If that is indeed what she hoped for, she surely was disappointed (the exact nature of their amatory relationship apparently will remain a mystery, as well it should), but she married him in February 1961 and remained with him for a dozen years, until his “harsh criticism” and their “continual and exhausting confrontations” made it impossible for her to stay any longer.

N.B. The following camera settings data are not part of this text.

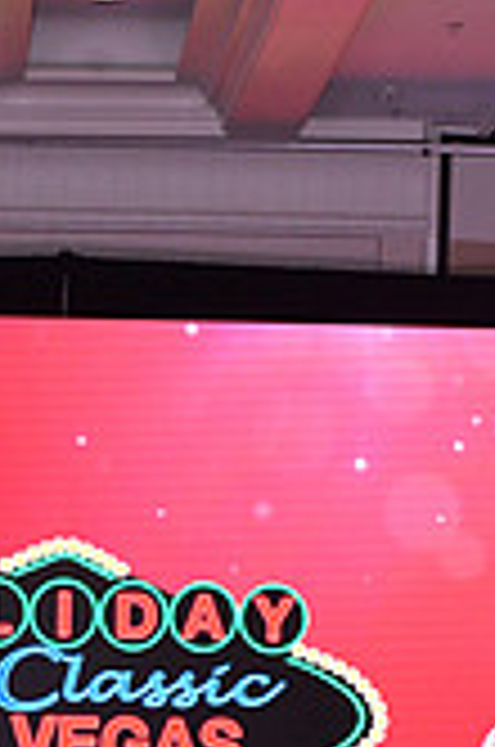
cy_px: 1048
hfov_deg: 5.6
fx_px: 5053
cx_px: -146
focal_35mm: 244
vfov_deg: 8.3
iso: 2000
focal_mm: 70
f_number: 6.3
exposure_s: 1/250
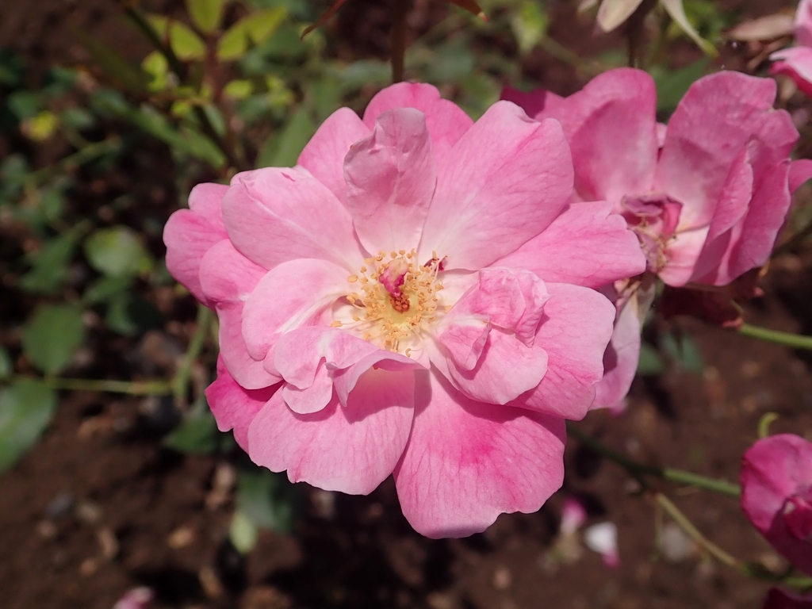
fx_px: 704
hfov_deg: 60.0
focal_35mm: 30
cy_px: 304
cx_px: 406
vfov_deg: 46.8
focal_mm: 5.5
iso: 100
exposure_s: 1/400
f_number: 9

Long before that she had established herself as Washington’s reigning hostess — reigning, that is, among the powerful, the vain, the sycophantic, the perpetual climbers who make up what passes for high society in Washington. She seems to have been a considerably better person than many of those who paid court at the house in Georgetown that she and Alsop shared — she had “intelligence, curiosity, and energy,” as well as a genuine interest in current events and the people who attempted to control them — but she knew how to manipulate them: “She gave full, all-enveloping attention to her conversation partners — men in particular, but not exclusively — the kind of attention that made them sit up and feel more important, more alive. Subtly and firmly, she guided their performance.” De Margerie quite deftly slips in the stiletto:

“By dint of her personality, exceptional talent as a hostess, and intelligent exploitation of her past, Susan Mary made her salon one of the centers of Washington social life, a place that evoked older, more civilized times, when money stayed in its place, political party affiliations were less important, and America got along with Europe. Becoming a legend has a price, and it was one that Susan Mary paid willingly. By inviting only those who were well known or hoped to be, by entertaining only success and ambition, she deprived herself of the other, gentler kinds of company that these strict criteria often cast aside. No matter her mood, she allowed herself only corseted perfection, sacrificing spontaneity, emotional sincerity, and repose.”